EXERCISE:
All lines ahead of the one containing "(a directory above)" are to be left out; that line and each one after it, through the end of the records below, are to be duplicated exactly.

** PROVIDED ENTRIES follows **

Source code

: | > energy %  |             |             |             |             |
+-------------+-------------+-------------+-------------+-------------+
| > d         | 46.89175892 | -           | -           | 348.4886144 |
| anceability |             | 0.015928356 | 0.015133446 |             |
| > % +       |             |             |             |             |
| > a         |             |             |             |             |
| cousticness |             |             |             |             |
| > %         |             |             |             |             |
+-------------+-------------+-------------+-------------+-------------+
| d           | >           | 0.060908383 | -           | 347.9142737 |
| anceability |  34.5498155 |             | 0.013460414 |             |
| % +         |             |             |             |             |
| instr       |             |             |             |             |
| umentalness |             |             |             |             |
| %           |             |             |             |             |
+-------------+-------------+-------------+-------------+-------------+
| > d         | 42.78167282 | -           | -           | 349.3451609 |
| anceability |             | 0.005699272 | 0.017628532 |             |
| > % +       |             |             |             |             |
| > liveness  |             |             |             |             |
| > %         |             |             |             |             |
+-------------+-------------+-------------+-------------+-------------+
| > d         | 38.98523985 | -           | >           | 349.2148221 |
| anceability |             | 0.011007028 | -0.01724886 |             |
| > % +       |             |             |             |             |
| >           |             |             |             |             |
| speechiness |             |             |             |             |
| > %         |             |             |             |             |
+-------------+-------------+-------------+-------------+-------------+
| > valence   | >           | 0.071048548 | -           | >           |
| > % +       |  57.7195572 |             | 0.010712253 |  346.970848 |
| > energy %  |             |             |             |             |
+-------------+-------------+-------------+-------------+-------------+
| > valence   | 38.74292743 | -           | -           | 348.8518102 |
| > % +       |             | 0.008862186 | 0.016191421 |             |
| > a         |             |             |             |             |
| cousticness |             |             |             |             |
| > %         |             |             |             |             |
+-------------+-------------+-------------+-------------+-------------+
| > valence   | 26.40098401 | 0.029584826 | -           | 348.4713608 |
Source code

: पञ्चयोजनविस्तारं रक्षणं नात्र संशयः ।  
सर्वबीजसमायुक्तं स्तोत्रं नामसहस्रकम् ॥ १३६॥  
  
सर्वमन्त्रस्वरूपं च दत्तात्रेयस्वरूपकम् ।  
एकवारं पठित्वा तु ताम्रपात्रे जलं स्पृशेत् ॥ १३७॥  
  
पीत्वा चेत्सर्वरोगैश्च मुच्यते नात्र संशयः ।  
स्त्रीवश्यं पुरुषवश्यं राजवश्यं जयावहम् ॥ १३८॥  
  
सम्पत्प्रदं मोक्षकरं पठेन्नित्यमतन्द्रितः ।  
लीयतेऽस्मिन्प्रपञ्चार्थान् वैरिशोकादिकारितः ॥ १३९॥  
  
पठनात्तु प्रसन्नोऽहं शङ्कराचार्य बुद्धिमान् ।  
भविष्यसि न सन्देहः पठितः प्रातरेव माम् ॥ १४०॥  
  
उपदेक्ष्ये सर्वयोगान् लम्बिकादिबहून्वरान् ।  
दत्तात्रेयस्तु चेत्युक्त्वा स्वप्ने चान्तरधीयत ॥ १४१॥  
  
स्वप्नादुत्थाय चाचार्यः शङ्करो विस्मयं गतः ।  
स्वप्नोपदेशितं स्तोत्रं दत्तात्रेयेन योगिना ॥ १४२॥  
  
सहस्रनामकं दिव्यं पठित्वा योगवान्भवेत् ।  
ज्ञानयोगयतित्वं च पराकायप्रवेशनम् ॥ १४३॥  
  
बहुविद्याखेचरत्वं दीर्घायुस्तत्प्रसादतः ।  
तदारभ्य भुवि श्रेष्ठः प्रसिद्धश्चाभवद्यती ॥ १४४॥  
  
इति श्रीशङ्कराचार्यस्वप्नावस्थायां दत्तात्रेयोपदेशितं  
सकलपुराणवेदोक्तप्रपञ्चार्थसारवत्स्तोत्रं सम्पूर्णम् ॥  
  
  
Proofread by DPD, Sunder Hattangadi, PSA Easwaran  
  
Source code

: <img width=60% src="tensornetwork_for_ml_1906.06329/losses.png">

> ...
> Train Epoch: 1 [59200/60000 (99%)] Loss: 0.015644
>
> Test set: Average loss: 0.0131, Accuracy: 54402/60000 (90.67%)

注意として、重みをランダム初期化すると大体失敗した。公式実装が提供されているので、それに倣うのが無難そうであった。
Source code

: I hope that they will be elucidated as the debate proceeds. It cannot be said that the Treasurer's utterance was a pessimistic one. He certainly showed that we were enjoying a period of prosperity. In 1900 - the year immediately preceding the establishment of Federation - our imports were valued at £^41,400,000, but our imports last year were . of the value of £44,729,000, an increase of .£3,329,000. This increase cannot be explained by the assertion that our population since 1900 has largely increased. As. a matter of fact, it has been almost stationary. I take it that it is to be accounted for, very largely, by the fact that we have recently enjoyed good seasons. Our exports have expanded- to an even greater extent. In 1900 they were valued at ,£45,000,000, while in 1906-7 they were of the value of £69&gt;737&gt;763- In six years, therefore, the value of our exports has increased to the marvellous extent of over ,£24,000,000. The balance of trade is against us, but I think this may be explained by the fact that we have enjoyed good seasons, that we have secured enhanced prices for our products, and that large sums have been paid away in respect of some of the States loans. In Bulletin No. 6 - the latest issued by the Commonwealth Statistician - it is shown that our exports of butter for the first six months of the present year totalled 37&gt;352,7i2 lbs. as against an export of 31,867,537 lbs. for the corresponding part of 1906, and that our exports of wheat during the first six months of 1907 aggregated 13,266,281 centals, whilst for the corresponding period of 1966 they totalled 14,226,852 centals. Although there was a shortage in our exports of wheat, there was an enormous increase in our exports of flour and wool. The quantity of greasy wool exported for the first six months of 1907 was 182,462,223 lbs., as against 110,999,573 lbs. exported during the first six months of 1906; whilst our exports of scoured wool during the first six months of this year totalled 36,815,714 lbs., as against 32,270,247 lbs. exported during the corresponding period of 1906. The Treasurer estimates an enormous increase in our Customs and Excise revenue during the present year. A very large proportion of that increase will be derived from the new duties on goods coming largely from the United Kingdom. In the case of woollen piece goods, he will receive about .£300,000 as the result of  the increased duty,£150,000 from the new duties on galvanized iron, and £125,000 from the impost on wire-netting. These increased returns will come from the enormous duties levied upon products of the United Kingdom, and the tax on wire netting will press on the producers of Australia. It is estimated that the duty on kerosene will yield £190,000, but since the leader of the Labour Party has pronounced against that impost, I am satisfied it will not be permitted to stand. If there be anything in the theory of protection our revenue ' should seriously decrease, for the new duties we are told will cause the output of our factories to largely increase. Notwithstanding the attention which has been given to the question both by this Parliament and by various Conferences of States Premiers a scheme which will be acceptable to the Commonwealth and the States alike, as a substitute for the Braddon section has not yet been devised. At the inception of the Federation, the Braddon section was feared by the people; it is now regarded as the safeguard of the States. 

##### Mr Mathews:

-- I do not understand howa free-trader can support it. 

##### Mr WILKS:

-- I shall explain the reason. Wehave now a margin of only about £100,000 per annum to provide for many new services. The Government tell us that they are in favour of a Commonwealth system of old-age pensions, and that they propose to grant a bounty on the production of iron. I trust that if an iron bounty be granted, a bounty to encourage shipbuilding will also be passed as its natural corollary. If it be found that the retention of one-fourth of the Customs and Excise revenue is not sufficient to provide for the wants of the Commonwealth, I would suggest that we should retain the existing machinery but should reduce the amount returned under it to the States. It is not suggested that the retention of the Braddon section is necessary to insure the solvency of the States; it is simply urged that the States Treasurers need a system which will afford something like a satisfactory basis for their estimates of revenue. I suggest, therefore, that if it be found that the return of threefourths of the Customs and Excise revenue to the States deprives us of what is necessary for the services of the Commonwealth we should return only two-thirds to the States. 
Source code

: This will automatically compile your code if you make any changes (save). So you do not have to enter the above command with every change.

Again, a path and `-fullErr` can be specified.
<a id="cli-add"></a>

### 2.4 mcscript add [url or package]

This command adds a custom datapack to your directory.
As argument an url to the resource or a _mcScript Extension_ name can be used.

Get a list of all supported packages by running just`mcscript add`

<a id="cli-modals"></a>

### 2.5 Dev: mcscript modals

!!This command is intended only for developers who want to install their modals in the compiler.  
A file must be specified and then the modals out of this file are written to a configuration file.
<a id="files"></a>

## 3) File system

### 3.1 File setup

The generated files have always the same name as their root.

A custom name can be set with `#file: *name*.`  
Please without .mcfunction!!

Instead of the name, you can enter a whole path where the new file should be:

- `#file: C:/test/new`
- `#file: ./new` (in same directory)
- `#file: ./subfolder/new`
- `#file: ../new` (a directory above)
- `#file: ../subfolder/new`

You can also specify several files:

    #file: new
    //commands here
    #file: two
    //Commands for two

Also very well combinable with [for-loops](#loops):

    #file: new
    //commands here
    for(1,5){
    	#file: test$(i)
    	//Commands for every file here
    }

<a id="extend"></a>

** End of PROVIDED ENTRIES **

THE COMPLETED TASK:
- `#file: ../new` (a directory above)
- `#file: ../subfolder/new`

You can also specify several files:

    #file: new
    //commands here
    #file: two
    //Commands for two

Also very well combinable with [for-loops](#loops):

    #file: new
    //commands here
    for(1,5){
    	#file: test$(i)
    	//Commands for every file here
    }

<a id="extend"></a>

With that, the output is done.